De wetenschappelijke onderzoeker wordt aangedreven door de enkele zucht tot in verband brengen, tot vergelijken en kennen der verhoudingen. De hoogere beteekenis der feiten, de harmonie en schoonheid der verhoudingen, zijn hem, als onderzoeker, onverschillig.
De kunstenaar wordt daarentegen gedreven door bewondering voor de schoonheid van het zijnde, dat is dus de innerlijke beteekenis van alle feiten en verhoudingen, en al zijn streven is gericht op het weder doen voelen, door middel van beelding, van die schoonheids-emotie.
Dit werk nu is geheel door kunstenaars-motieven ontstaan, en wetenschappelijke motieven zijn er ten eenenmale vreemd aan gebleven. Hoezeer de schrijver ook moge te kort gekomen zijn in de uitvoering, de bedoeling was geen andere dan de wedergave, het weder doen ondervinden, door anderen, van de zelf ondergane schoonheids-emotie.

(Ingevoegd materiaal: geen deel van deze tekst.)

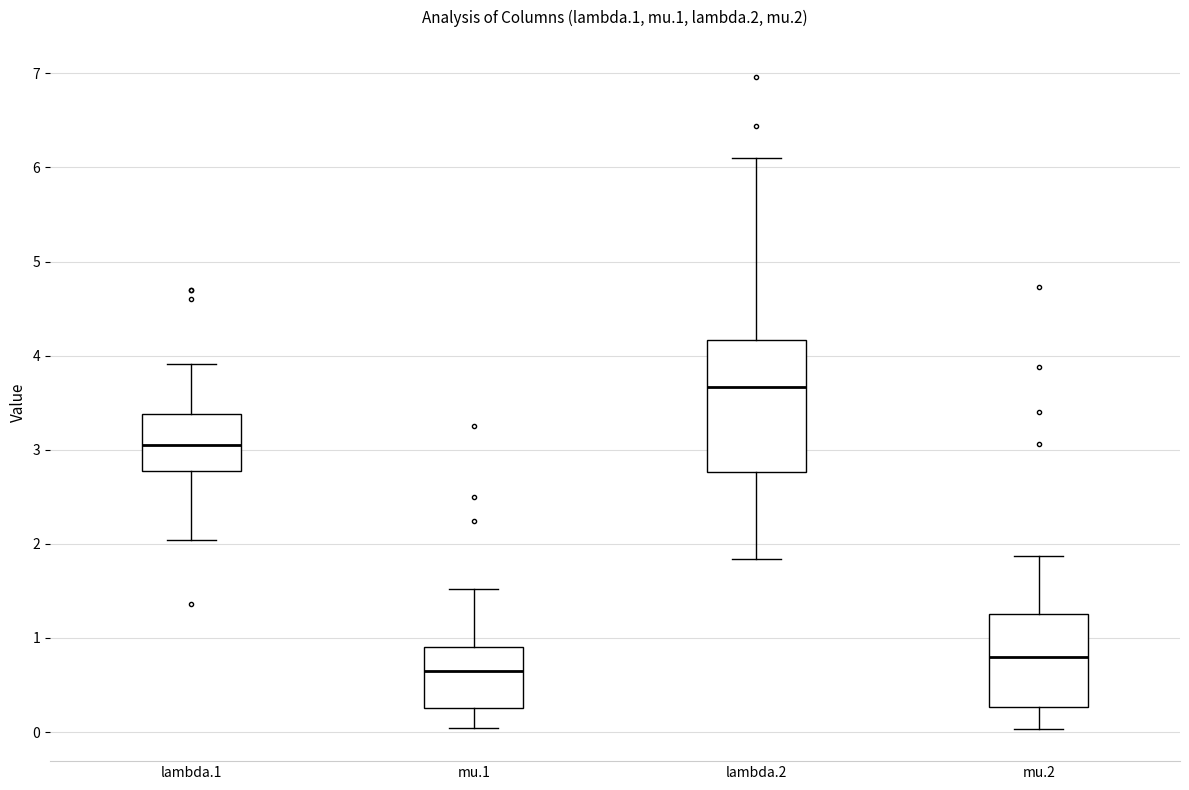

Which box has the highest median line?

lambda.2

Daartoe scheen hem echter onvermijdelijk een onverbiddelijk-scherpe en nauwkeurige uiteenzetting der tot dien indruk bijdragende bizonderheden, en een even onverbiddelijk-vaste, door geen bijkomstige aandoeningen geschokte of bewogen woord-expressie. Immers het schoone dat de gansche bewondering van den schrijver wekte, en waarop hij, bij zijn wedergave, alle aandacht van den lezer wil concentreeren, is niet een-of-ander uiterlijk verschijnsel, een sensueel-waarneembare zaak, maar een zielsgebeurtenis van wellicht zeldzamen, doch in 't minst niet onnatuurlijken of onwaarachtigen aard. En er is geen enkele, schijnbaar overtollige of onbeteekenende bizonderheid vermeld, zonder de welbewuste bedoeling deze schoone gebeurtenis, het hoofd-motief, helderder te belichten, terwijl de schrijver weet in geen enkel opzicht aan de artistieke waarheid, dat wil hier zeggen de mogelijkheid en natuurlijkheid der voorgestelde feiten, te kort te hebben gedaan.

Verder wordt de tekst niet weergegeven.